Ke-12 warisan budaya tak benda Indonesia yang diakui UNESCO yaitu kesenian Wayang, Pulau Jawa (2008); Keris, Jawa (2008); Batik (2009); Pendidikan dan pelatihan Batik (2009); Angklung, Jawa Barat (2010); Tari Saman, Gayo Lueas, Aceh (2011); Noken, Papua (2012); Tiga Genre Tari Tradisional Bali (tari sakral atau wali, semi sakral atau bebali, dan bebalihan) (2015); Kapal Pinisi, Sulawesi Selatan (2017); Pencak Silat, Jawa (2019); Pantun (2020); dan Gamelan, Jawa dan Bali (2021).
Sosok penting dibalik masuknya Tari Saman dalam buku UNESCO
Di balik mendunianya Tari Saman Gayo saat ini, siapa sangka ada campur tangan seorang pria asal Australia.
Berdasarkan informasi yang dihimpun Serambinews.com dari berbagai sumber, disebutkan bahwa sosok pria itu begitu terkagum dengan seni tradisi warga Aceh ini.

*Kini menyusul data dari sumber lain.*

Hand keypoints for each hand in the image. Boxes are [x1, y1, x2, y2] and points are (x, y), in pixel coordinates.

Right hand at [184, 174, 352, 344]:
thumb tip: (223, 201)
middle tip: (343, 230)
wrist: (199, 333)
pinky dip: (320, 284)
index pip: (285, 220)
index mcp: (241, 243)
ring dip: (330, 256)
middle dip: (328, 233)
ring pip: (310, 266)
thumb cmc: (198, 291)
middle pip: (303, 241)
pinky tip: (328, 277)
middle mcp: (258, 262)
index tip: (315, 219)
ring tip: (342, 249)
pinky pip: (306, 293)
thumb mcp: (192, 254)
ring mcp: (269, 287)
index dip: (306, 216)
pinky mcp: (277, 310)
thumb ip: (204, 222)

Ia bahkan sampai berlinang air mata kala menyaksikan persembahan Tari Saman Massal yang diikuti oleh 12.266 penari, di Stadion Seribu Bukit Indah, Blang Kejren, Gayo Lues.

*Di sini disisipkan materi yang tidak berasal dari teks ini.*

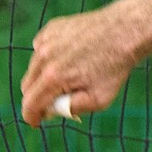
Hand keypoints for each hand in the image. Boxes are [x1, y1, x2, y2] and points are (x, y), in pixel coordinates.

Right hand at [21, 5, 137, 126]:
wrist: (124, 31)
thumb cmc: (114, 67)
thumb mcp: (99, 100)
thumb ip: (72, 109)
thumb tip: (52, 111)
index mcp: (53, 78)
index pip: (29, 104)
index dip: (32, 117)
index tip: (37, 122)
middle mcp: (43, 57)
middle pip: (27, 87)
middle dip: (37, 98)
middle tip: (56, 101)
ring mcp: (45, 40)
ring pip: (33, 68)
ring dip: (44, 77)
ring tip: (69, 76)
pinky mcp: (50, 29)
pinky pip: (40, 50)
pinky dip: (48, 58)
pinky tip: (69, 58)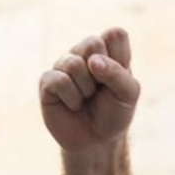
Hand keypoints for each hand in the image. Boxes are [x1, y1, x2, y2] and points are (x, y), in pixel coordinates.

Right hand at [38, 28, 140, 151]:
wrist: (95, 140)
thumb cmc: (114, 113)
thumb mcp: (129, 94)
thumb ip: (117, 74)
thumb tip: (91, 61)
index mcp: (108, 50)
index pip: (114, 34)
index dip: (119, 56)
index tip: (119, 77)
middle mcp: (83, 54)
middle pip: (92, 43)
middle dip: (101, 72)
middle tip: (100, 89)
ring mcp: (62, 66)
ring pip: (73, 62)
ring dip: (85, 88)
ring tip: (86, 98)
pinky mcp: (46, 82)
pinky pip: (58, 80)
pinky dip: (71, 98)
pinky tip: (72, 105)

Adalah Gaura Mancacarita, sosok yang memiliki peran penting dalam melejitnya nama Saman Gayo hingga masuk dalam buku UNESCO.

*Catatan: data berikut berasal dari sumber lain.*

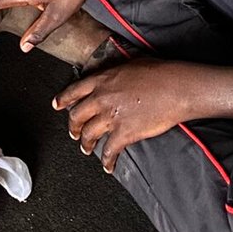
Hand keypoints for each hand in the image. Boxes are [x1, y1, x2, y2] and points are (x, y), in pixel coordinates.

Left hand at [52, 58, 199, 171]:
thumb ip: (113, 75)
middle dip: (73, 127)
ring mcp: (111, 117)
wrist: (175, 87)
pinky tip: (108, 166)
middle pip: (76, 116)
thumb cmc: (158, 73)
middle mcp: (101, 98)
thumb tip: (110, 80)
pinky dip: (107, 161)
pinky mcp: (124, 133)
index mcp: (101, 80)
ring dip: (86, 144)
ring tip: (87, 149)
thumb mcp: (128, 65)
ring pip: (89, 135)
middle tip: (74, 133)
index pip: (73, 91)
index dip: (62, 100)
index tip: (57, 106)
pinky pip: (109, 151)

Ia adalah anggota tim peneliti ketika Saman diusulkan sebagai Warisan Budaya Tak Benda (WBTB) atau Intangible Culture Heritage (ICH) UNESCO.
"Saya juru tulis, tim peneliti, mengkomunikasikan aspirasi dari komunitas Saman kepada Unesco dengan bahasa mereka," kata pria bertubuh tinggi dan berambut pirang itu.
Namun, menurut Gaura, ada sosok yang juga tak kalah penting dibalik masuknya Saman sebagai warisan budaya tak benda yang diakui UNESCO.
Baca juga: Mendagri Tito Karnavian Ucap Selamat 10 Tahun Penetapan Tari Saman Warisan Budaya Tak Benda Dunia
Sosok itu, kata Gaura, merupakan tokoh asal Aceh, Rusman Musa.
"Ia saat itu pejabat di Kantor Menko Kesra. Saya diajak, lalu kita kerjakan penelitiannya," sebut Gaura.
"Saya bolak balik ke Gayo Lues dan Aceh melakukan penelitian," sambungnya.
Gaura menceritakan, penelitiannya itu dilakukan sepanjang September 2010 silam.
ketika itu Bupati Gayo Lues dijabat Ibnu Hasim, dan sangat mendukung penelitian tersebut.
"Kita kerjakan penelitiannya, lalu kirim ke Unesco, akhirnya berhasil," katanya.